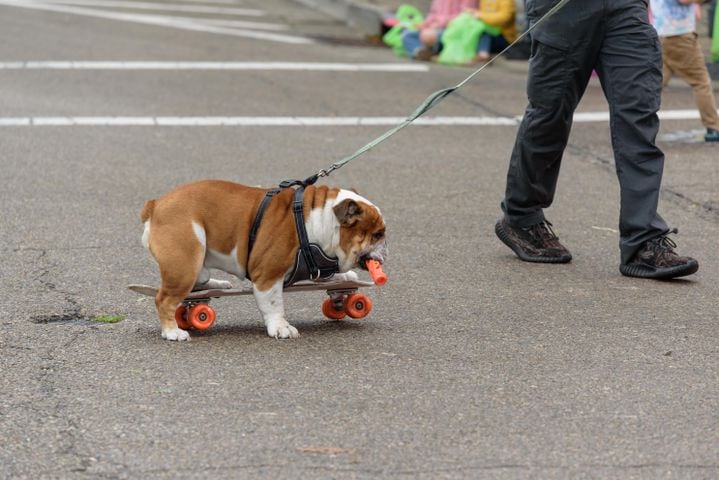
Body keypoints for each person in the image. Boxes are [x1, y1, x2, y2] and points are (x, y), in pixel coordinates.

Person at [494, 0, 699, 279]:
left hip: (626, 8)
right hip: (563, 10)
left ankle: (644, 241)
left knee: (638, 118)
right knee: (550, 115)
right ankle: (522, 217)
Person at [651, 0, 719, 142]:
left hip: (661, 32)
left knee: (654, 84)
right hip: (679, 35)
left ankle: (631, 121)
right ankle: (714, 127)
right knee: (701, 82)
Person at [401, 0, 477, 61]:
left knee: (430, 35)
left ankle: (430, 51)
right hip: (435, 27)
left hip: (452, 29)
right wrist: (424, 25)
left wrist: (439, 24)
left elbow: (466, 14)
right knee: (407, 34)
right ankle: (420, 51)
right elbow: (433, 14)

— AIM OF THE EXERCISE —
Output each entry above word for word. The pictures stay out.

— SOLUTION FOR THIS EXERCISE —
Body keypoints for each person in the image. Boxes are [x1, y1, x2, y2] and points are (x, y), in pixel coordinates.

Person at [494, 0, 699, 279]:
left hip: (626, 8)
right hip: (563, 10)
left ankle: (644, 241)
left knee: (638, 118)
right knee: (550, 115)
right ankle: (522, 217)
Person at [651, 0, 719, 142]:
left hip: (661, 32)
left knee: (654, 84)
right hip: (679, 35)
left ankle: (631, 121)
right ankle: (714, 127)
right knee: (701, 82)
Person at [401, 0, 477, 61]:
left knee: (430, 35)
left ankle: (430, 51)
right hip: (435, 27)
left hip: (452, 29)
right wrist: (424, 25)
left wrist: (439, 24)
left elbow: (466, 14)
right knee: (407, 34)
right ankle: (420, 51)
right elbow: (433, 14)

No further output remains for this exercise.